Running parallel to the main event are the stories of a British rock star addled by excess who runs away from the recording studio, and an refugee Iraqi teenager who has a job as a ‘villager’ in a military simulation to acclimatize US troops before their deployment. Their stories too converge with that of Lisa and Jaz in the desert out near the rock formation known as the Pinnacles, as do those of many through the ages. We hear from many different people whose stories climax in the desert –  from a Spanish missionary in 1775, to the beginnings of a cult in the late 1950s through to its early 1970s incarnation as a commune dedicated to the Ashtar Galactic Command.

This adds up to a rich tapestry of story threads that interweave in and out of each other with the desert as the canvas.  Although Lisa and Jaz are rich and privileged,  we can only sympathise with them as they try to cope with an autistic four year old. Their attempts to not let their cultural heritage get in the way of their modern life are not always successful either, and Kunzru leaves us with no doubts about how they are doing, we suffer with them.
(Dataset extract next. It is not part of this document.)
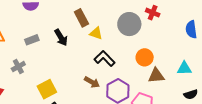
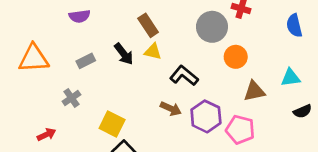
yellow triangle: (96, 33) -> (153, 52), moved
orange circle: (145, 57) -> (236, 57), moved
yellow square: (47, 89) -> (112, 124), turned -30

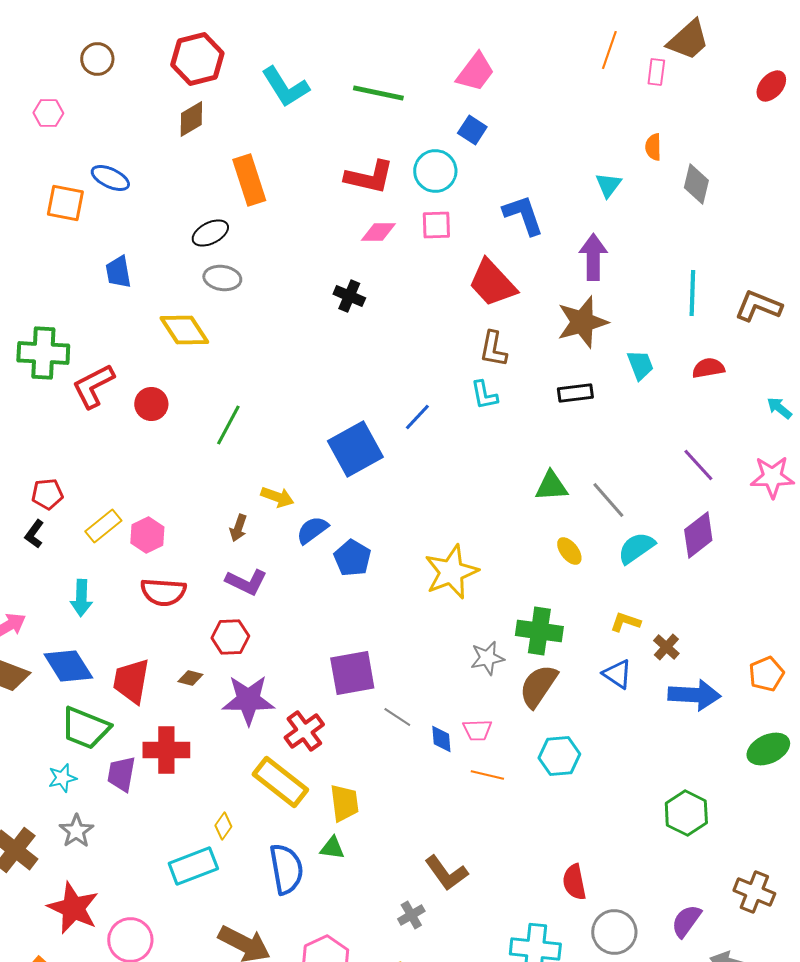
Of the other characters I particularly loved Nick, the Keith Richards-like guitarist who is finding fame fickle and wishes he was back in happier times in London.  The cult is seen through the eyes of two of the women involved, Joanie and then Dawn. Both get carried along with the allure of spiritual salvation, plus drugs and free love, before realising that they are being asked to prostitute themselves for it.

Kunzru shows us all the characters’ lives with great clarity and honesty, and really makes us care about them. I found myself really wanting to hear the next installments in their stories, yet not at the expense of the person’s I was reading.

I have previously read and enjoyed Kunzru’s second novel Transmission, (reviewed here). Gods Without Men, his fourth, shows his evolution as a writer. The writing is as searingly hot as the dense desert heat and as cool as the starry night-time sky. It’s stunningly good. (9/10)


Source: Review copy – thank you.

Hari Kunzru, Gods Without Men (Hamish Hamilton, Aug 2011) Trade paperback, 400 pages.